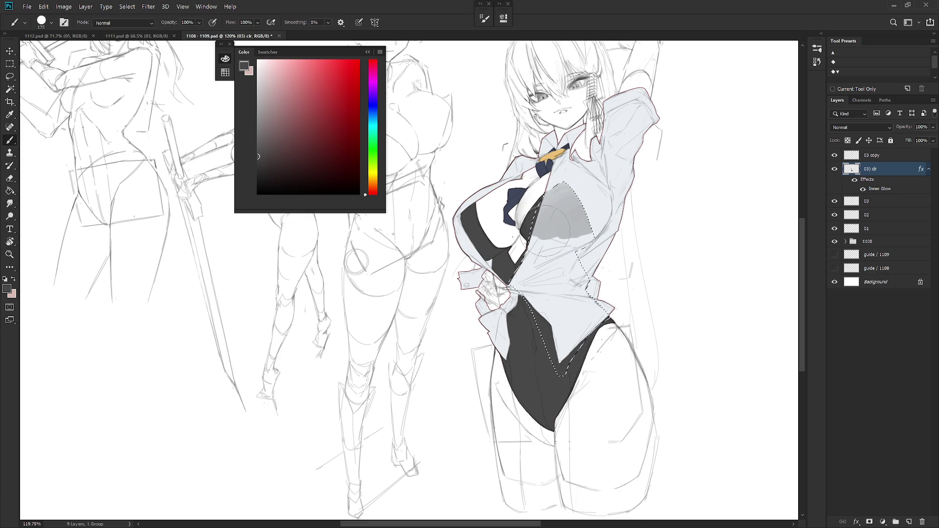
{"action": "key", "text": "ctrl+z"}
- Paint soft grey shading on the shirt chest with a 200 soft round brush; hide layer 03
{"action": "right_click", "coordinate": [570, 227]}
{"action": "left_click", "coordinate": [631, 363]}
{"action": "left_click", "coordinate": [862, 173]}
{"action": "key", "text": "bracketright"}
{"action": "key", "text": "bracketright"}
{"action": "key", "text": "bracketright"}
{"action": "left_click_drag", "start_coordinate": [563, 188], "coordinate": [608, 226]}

--

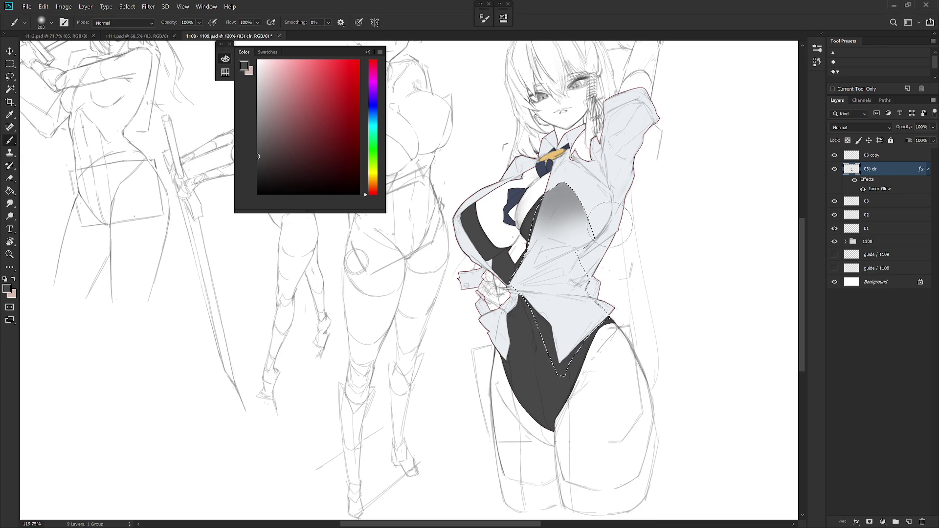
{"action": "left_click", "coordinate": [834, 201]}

• [WORK ORDER] Copy each line from the entries above that has the word "coordinate" in it.

• [THE ANSWER]
{"action": "right_click", "coordinate": [570, 227]}
{"action": "left_click", "coordinate": [631, 363]}
{"action": "left_click", "coordinate": [862, 173]}
{"action": "left_click_drag", "start_coordinate": [563, 188], "coordinate": [608, 226]}
{"action": "left_click", "coordinate": [834, 201]}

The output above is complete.